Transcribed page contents

++++++++++

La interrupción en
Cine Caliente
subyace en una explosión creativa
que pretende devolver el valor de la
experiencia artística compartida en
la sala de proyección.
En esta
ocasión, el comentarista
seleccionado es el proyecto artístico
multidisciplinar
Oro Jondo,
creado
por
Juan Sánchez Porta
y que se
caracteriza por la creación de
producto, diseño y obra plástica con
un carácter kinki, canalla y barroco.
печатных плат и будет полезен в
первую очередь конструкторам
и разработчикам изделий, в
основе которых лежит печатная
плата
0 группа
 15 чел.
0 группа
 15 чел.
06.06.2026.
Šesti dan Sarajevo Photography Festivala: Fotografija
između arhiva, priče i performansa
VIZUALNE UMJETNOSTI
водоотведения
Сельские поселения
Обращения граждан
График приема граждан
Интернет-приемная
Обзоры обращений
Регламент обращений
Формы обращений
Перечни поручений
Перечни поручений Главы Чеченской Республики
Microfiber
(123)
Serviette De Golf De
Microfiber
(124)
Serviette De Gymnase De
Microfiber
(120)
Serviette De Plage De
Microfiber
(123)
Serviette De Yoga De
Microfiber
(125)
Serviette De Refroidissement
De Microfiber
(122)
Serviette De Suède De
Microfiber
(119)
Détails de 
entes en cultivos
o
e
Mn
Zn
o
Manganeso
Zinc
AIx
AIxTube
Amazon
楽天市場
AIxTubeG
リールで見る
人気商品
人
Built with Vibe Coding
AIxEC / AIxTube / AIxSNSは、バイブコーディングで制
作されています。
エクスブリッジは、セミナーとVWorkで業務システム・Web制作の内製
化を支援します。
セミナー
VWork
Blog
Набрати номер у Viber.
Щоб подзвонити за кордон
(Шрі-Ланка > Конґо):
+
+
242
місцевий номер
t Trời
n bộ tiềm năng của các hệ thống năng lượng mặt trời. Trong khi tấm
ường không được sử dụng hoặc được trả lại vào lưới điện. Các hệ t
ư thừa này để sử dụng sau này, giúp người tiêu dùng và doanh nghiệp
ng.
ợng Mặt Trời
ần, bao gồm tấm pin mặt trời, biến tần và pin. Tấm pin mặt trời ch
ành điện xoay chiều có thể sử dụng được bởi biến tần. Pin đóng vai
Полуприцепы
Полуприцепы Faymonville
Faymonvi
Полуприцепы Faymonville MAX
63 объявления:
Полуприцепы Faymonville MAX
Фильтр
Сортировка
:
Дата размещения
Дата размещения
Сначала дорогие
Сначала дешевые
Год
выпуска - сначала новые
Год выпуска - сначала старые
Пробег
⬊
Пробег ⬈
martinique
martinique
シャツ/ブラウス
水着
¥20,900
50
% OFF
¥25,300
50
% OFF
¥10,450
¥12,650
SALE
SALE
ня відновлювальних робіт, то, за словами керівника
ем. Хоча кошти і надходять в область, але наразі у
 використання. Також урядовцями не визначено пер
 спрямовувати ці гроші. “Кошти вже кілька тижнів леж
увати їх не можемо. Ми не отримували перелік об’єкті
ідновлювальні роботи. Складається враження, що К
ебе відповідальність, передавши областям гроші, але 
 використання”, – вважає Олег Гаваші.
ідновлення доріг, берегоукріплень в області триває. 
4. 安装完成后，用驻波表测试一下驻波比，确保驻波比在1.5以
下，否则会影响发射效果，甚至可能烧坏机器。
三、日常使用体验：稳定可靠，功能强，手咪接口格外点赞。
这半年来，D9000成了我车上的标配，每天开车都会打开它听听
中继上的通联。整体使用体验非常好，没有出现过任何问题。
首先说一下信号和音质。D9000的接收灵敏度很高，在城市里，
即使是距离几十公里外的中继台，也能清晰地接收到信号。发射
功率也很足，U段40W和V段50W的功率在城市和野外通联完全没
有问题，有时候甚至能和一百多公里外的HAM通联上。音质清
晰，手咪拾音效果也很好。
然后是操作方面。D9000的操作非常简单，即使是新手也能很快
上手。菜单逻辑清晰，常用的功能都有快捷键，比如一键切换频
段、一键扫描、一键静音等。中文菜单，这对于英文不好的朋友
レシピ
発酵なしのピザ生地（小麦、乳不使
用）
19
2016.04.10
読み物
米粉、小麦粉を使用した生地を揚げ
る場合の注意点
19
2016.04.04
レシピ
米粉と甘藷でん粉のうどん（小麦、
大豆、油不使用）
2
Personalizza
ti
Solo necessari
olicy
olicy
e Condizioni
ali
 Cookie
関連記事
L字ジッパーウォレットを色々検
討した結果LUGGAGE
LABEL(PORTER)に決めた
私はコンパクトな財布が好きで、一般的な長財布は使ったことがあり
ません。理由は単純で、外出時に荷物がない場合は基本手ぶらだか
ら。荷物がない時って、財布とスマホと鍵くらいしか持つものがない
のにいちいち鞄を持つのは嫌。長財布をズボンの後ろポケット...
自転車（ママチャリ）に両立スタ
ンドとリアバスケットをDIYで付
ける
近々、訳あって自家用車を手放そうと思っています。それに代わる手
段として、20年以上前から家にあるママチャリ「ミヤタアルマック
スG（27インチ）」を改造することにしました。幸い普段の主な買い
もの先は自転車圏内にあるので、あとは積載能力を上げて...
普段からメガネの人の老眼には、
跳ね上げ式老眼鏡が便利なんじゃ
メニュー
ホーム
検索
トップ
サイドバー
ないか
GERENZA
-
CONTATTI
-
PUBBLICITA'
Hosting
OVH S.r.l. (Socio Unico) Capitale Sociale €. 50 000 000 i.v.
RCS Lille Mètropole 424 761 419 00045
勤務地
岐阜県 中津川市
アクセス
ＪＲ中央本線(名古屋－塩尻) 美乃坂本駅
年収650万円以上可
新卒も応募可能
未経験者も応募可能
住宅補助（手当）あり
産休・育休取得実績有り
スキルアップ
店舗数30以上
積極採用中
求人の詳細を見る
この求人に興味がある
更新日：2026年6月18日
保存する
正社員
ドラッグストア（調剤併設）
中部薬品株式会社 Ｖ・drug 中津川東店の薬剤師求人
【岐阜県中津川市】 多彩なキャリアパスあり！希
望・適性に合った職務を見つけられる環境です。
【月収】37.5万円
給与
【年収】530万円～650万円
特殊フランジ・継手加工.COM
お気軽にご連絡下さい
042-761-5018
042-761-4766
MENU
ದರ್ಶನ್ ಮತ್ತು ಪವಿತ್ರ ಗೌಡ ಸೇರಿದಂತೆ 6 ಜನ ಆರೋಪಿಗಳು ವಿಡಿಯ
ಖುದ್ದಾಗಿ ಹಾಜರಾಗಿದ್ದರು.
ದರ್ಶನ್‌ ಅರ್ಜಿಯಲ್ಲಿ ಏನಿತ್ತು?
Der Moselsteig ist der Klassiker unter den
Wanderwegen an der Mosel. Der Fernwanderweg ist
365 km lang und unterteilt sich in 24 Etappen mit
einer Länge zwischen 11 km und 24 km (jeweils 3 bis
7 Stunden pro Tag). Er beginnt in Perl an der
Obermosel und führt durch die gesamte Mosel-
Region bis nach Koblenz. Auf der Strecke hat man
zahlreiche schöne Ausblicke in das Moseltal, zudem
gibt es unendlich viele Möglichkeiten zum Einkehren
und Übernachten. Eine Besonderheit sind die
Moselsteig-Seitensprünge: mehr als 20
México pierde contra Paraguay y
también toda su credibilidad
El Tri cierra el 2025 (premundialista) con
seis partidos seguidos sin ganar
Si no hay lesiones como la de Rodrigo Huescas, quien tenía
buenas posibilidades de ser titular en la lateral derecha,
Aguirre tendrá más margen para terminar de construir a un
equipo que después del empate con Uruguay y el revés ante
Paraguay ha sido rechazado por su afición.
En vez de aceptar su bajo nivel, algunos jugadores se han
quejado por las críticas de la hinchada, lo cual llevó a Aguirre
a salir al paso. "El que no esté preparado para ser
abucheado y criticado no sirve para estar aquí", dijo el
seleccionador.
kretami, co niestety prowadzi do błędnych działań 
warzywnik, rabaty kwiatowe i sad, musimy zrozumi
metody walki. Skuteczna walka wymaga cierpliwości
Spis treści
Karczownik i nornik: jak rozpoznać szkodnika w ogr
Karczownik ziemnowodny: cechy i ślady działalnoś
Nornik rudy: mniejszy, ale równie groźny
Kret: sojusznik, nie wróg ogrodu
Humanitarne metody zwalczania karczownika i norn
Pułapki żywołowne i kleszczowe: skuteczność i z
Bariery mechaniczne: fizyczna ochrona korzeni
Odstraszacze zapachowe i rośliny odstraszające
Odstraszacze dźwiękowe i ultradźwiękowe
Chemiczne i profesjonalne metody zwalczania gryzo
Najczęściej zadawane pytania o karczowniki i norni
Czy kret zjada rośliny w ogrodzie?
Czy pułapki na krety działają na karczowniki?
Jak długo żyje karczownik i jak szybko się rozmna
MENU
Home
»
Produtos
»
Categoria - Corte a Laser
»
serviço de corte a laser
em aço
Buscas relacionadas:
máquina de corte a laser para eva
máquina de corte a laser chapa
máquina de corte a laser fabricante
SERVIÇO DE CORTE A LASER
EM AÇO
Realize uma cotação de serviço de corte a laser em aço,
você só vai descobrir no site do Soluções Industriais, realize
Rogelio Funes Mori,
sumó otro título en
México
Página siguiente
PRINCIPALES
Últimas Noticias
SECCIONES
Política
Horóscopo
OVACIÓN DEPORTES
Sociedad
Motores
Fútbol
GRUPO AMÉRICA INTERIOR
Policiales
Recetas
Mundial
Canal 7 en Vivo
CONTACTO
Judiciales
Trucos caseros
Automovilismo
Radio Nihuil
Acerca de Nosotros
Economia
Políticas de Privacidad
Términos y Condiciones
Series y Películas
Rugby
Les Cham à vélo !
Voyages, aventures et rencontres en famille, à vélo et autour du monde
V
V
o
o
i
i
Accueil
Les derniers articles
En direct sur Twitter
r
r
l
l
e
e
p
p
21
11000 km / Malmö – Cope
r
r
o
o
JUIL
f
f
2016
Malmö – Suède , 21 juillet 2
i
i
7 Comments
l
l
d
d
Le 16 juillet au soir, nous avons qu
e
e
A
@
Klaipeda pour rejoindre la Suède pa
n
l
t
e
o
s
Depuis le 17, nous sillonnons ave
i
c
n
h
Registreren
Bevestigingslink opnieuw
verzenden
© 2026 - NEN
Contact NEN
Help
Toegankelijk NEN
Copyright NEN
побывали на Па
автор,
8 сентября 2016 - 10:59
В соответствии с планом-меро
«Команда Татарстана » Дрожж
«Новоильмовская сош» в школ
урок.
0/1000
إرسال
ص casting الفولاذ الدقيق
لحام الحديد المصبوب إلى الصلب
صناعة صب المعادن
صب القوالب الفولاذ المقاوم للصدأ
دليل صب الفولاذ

++++++++++

### ACTION ITEM
The lines from the start of the entries above through the line containing "печатных плат и будет полезен в" are the ones to return, please; copy them exactly and include both ends.

### RESPONSE TO THE EXERCISE
La interrupción en
Cine Caliente
subyace en una explosión creativa
que pretende devolver el valor de la
experiencia artística compartida en
la sala de proyección.
En esta
ocasión, el comentarista
seleccionado es el proyecto artístico
multidisciplinar
Oro Jondo,
creado
por
Juan Sánchez Porta
y que se
caracteriza por la creación de
producto, diseño y obra plástica con
un carácter kinki, canalla y barroco.
печатных плат и будет полезен в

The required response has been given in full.